Night of Hope
When: 5:30 p.m., Saturday, Nov. 5
Where: Xavier College Preparatory, 4710 N. Fifth St.
Click here for more information or contact (602)354-2345 or NightofHope@diocesephoenix.org.
BAPCHULE — Here in the windswept desert of the Gila Indian Reservation stands a beacon of hope: St. Peter’s Mission School.
The seven Franciscan Sisters of Christian Charity who live here and staff St. Peter’s rise early each morning and greet the 240 children bused in from a dozen villages that dot the reservation. More than 80 percent are from families whose income falls below the federal poverty guidelines.
The Franciscan Sisters are being honored at this year’s Night of Hope celebration as the recipients of the Guardian of Hope Award. Each year, the gala raises scholarship funds and endowment money for the 14,000 students who attend Catholic schools in the Diocese of Phoenix. The Guardian of Hope award honors those who have had a major impact on Catholic education.
“Last year we gave $125,000 out in scholarship assistance and the need requested was in excess of $450,000,” said MaryBeth Mueller, superintendent of Catholic schools. “Donating to Night of Hope helps students and their parents have the opportunity to stay in Catholic schools.”
The Franciscan Sisters, living in poverty among the families they serve at St. Peter’s, bring hope to a community facing steep challenges. Sr. Martha Mary Carpenter, principal, waits for the kids at the track each morning where they begin the day by running a mile. Their tribe, the Pima, has the highest rate of diabetes in the world and fitness is emphasized. Often, the students turn to the Sisters for a word of hope.
Sr. Carol Mathe has been teaching at St. Peter’s 20 years. “They’ve got so much on their minds when they come to school in the morning. We put them all in His hands.”
“If something is going on in their families, if something bad happened or they want to talk out there, they shake it out,” Sr. Martha said of the morning laps. “Hope carries us forward. Hope gives us the courage to face each new day because it’s going to get better … and that’s what we teach our children — to become more like Jesus, to be people of hope, people of prayer and people of forgiveness.”
After their run, students head to the chapel for prayer. It’s where they end each day too. During October, they’ve been praying the Rosary in both English and their Native language, O’odham.
“We want our children to be grounded in their identities as people of Gila River, so that they can be contributing members of society, to be proud of the fact that they are Indian,” Sr. Martha said. It’s her 32nd year teaching at the school. “Many of the students in the school, I taught the parents,” she said.
Andrea Terry, who graduated from St. Peter’s and drove one of its buses for 25 years, is an ex-officio member of the school board. What would the school be like without the Franciscan Sisters? “I don’t think it would survive — they really make it work,” Terry said. “They are dedicated way beyond what they should be doing, all because they stay and live right here.”
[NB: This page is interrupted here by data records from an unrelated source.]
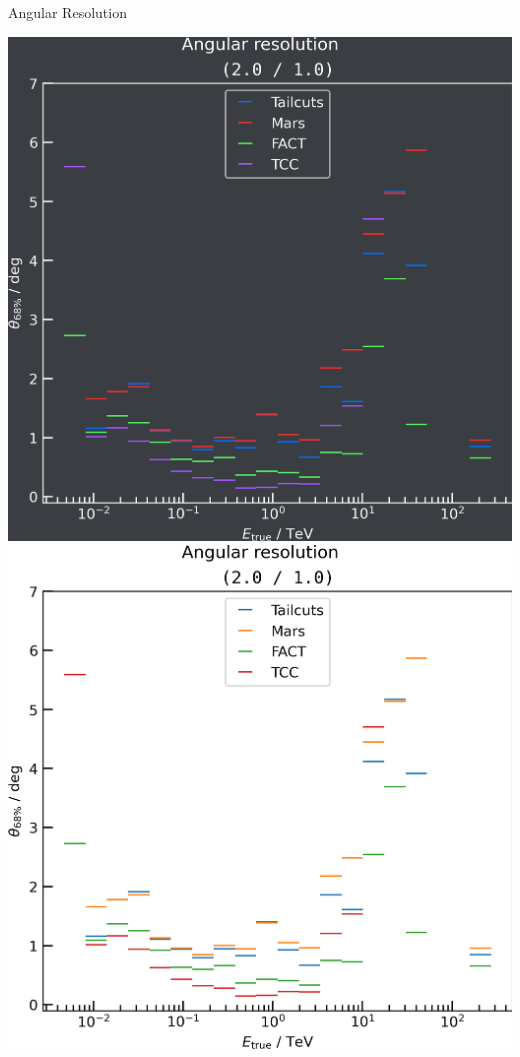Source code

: \begin{frame}{Angular Resolution}
  \begin{minipage}{0.32\textwidth}
    \ifdefined\darktheme
      \centering
      \includegraphics[width=\textwidth]{plots/ang_res/ang_res_2.0_1.0_dark.png}
    \else
      \includegraphics[width=\textwidth]{plots/ang_res/ang_res_2.0_1.0_light.png}

\end{minipage}
\end{frame}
Sr. Hannah Johnecheck is in her second year at the mission school and has 30 kindergarteners in her classroom. Soft-spoken and young, she said the most important value she is trying to instill in them is a love for Jesus. A deep faith and hope undergird that love.
“We are a consistent, solid force for them and no matter what happens around them, they know the Church, the Sisters are present here and that reminds them that Jesus is always there for them,” Sr. Hannah said.
“We’re teaching our children, that no failure, no mistake is fatal and that they always have to forgive one another as Jesus always forgives us,” Sr. Martha said.